Assignment 1:
From the Chaponnière biography below, list every person it says Chaponnière studied under.

Text:
- - - - -

Jean-Élie Chaponnière (11 July 1801 – 19 June 1835), also known as John-Étienne Chaponnière and Jean-Étienne Chaponnière, was a Swiss sculptor active in Italy and France.

== Early life and education ==
Chaponnière was born in Geneva, where he studied at the school of the Société des Arts under Joseph Collart and Charles Wielandy. He moved to Paris in 1822, where he studied first at the École Gratuite de Dessin and then under sculptor James Pradier, who advised him to abandon painting for sculpture.
== Career ==
After a period in Naples from 1827 to 1829, Chaponnière moved to Florence where he lived with Lorenzo Bartolini, and then onwards to Rome. In 1827 he created his first major piece, la Jeune captive pleurant sur le tombeau de Byron, which he sold to the Musée Rath in Geneva. It was sufficiently well-received that he was made an honorary member of the Société des Arts. His subsequent works, including the Son of William Tell, an allegorical bas-relief for the bust of Marc-Auguste Pictet, and a Hunting and Fishing Group (later renamed Daphnis and Chloe), were also successful in Geneva in 1829. After a brief time in Switzerland, he returned to Paris, where his Daphnis and Chloe proved successful enough in 1831 that Adolphe Thiers commissioned a bas-relief of the taking of Alexandria for the Arc de Triomphe (which was subsequently shown in the Salon of 1834). Chaponnière retitled his Jeune captive figure as Une captive de Missolonghi, under which title it was exhibited in the Salon of 1833. His 1834 David and Goliath was also a success, and was in 1854 cast in bronze for Geneva's promenade des Bastions.

== Death ==
In rapidly declining health, Chaponnière died in 1835 at Monnetier-Mornex (Haute-Savoie), near Geneva.

- - - - -

Source information:
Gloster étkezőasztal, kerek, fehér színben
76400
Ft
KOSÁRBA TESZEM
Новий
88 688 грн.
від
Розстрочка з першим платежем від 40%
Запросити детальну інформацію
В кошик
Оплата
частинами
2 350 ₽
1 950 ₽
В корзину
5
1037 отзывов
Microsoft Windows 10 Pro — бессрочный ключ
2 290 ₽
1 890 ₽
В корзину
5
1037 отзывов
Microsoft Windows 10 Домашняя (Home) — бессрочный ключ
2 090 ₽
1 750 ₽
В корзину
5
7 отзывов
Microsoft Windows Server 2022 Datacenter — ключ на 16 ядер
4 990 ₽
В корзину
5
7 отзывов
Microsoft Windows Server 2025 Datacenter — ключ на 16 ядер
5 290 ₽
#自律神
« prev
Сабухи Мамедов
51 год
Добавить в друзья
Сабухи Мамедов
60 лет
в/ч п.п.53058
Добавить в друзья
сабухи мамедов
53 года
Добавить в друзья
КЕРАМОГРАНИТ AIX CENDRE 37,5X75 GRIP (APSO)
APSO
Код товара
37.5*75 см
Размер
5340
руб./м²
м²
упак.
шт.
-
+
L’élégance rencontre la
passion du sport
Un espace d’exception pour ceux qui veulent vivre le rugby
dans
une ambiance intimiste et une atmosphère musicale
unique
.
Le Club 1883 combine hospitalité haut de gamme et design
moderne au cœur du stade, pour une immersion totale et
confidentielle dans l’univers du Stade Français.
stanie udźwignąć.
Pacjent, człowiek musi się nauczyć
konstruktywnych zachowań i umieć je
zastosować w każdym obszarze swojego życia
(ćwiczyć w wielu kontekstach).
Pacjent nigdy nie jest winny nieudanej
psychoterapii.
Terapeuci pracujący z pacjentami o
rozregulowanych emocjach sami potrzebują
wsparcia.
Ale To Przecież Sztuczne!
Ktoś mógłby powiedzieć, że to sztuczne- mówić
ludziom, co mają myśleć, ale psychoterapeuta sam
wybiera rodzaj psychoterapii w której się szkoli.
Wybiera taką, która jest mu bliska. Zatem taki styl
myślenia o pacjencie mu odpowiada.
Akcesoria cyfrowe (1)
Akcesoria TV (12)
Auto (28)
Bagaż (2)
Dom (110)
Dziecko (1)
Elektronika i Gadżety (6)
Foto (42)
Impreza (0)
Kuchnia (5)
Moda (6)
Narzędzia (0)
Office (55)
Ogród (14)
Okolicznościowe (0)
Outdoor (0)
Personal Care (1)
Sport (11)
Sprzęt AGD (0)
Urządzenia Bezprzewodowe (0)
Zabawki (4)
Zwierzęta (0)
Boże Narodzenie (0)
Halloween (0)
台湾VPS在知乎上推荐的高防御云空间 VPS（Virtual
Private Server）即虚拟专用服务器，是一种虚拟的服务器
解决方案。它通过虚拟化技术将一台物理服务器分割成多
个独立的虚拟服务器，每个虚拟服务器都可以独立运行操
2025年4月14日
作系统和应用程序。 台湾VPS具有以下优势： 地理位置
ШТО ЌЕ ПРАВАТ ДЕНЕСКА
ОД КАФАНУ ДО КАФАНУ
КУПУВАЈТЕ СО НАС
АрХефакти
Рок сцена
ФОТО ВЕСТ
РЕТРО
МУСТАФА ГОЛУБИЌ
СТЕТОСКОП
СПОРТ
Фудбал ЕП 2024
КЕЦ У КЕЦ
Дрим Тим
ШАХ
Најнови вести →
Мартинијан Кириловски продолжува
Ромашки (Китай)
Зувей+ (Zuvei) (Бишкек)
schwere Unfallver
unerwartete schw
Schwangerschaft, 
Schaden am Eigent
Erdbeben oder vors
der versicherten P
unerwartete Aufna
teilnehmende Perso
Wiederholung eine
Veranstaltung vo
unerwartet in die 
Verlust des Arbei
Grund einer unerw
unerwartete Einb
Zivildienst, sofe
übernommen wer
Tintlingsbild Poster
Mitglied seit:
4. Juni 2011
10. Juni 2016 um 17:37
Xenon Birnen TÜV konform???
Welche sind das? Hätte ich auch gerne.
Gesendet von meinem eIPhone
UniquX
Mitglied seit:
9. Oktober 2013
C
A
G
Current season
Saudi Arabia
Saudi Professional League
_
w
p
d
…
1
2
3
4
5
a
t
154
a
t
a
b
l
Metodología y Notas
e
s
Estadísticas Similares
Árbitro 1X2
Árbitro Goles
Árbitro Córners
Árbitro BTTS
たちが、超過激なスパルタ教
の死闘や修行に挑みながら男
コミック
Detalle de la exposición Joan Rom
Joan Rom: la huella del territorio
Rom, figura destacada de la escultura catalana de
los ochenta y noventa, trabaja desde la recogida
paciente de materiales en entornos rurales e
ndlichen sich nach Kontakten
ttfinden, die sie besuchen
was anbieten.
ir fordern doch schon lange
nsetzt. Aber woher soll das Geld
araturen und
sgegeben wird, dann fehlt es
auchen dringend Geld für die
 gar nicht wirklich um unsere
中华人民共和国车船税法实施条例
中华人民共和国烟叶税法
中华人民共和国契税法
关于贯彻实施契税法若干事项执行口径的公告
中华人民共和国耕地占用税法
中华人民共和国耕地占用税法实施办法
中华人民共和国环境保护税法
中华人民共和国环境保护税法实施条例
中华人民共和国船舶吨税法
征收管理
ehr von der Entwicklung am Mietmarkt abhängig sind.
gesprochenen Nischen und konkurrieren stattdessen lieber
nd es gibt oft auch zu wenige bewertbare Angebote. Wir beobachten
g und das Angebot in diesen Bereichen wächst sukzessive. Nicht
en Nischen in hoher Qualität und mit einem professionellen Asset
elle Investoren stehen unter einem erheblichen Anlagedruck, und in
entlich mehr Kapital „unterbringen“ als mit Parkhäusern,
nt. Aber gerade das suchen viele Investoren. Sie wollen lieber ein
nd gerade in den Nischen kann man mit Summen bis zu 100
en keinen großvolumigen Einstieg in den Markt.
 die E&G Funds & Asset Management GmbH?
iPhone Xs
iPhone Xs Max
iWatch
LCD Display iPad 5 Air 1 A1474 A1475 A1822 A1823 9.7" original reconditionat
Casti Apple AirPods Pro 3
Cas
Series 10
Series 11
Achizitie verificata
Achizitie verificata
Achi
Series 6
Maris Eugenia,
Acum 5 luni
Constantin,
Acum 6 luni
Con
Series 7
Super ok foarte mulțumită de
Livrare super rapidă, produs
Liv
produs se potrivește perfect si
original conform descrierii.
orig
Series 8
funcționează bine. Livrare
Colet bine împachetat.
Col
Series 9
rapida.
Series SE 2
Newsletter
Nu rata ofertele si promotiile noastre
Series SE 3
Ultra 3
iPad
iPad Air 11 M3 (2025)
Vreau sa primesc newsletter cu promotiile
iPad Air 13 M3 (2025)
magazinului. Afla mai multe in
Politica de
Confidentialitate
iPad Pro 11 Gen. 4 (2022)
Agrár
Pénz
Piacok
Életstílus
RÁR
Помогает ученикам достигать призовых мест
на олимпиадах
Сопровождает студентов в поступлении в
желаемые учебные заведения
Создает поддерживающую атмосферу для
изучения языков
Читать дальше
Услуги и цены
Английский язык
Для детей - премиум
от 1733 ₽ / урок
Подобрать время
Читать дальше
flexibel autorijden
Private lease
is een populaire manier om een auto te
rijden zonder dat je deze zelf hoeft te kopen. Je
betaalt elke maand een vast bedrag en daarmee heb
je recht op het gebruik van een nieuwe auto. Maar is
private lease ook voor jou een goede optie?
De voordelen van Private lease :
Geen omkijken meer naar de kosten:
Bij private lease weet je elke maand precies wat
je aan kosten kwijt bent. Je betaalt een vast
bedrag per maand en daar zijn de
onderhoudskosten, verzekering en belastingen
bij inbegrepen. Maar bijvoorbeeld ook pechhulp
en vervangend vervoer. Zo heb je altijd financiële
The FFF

- - - - -

Assignment 2:
Reproduce the records verbatim from their first line through the line holding "Wybiera taką, która", both lines included.

Answer area 1:
Joseph Collart
Charles Wielandy
James Pradier

Answer area 2:
Gloster étkezőasztal, kerek, fehér színben
76400
Ft
KOSÁRBA TESZEM
Новий
88 688 грн.
від
Розстрочка з першим платежем від 40%
Запросити детальну інформацію
В кошик
Оплата
частинами
2 350 ₽
1 950 ₽
В корзину
5
1037 отзывов
Microsoft Windows 10 Pro — бессрочный ключ
2 290 ₽
1 890 ₽
В корзину
5
1037 отзывов
Microsoft Windows 10 Домашняя (Home) — бессрочный ключ
2 090 ₽
1 750 ₽
В корзину
5
7 отзывов
Microsoft Windows Server 2022 Datacenter — ключ на 16 ядер
4 990 ₽
В корзину
5
7 отзывов
Microsoft Windows Server 2025 Datacenter — ключ на 16 ядер
5 290 ₽
#自律神
« prev
Сабухи Мамедов
51 год
Добавить в друзья
Сабухи Мамедов
60 лет
в/ч п.п.53058
Добавить в друзья
сабухи мамедов
53 года
Добавить в друзья
КЕРАМОГРАНИТ AIX CENDRE 37,5X75 GRIP (APSO)
APSO
Код товара
37.5*75 см
Размер
5340
руб./м²
м²
упак.
шт.
-
+
L’élégance rencontre la
passion du sport
Un espace d’exception pour ceux qui veulent vivre le rugby
dans
une ambiance intimiste et une atmosphère musicale
unique
.
Le Club 1883 combine hospitalité haut de gamme et design
moderne au cœur du stade, pour une immersion totale et
confidentielle dans l’univers du Stade Français.
stanie udźwignąć.
Pacjent, człowiek musi się nauczyć
konstruktywnych zachowań i umieć je
zastosować w każdym obszarze swojego życia
(ćwiczyć w wielu kontekstach).
Pacjent nigdy nie jest winny nieudanej
psychoterapii.
Terapeuci pracujący z pacjentami o
rozregulowanych emocjach sami potrzebują
wsparcia.
Ale To Przecież Sztuczne!
Ktoś mógłby powiedzieć, że to sztuczne- mówić
ludziom, co mają myśleć, ale psychoterapeuta sam
wybiera rodzaj psychoterapii w której się szkoli.
Wybiera taką, która jest mu bliska. Zatem taki styl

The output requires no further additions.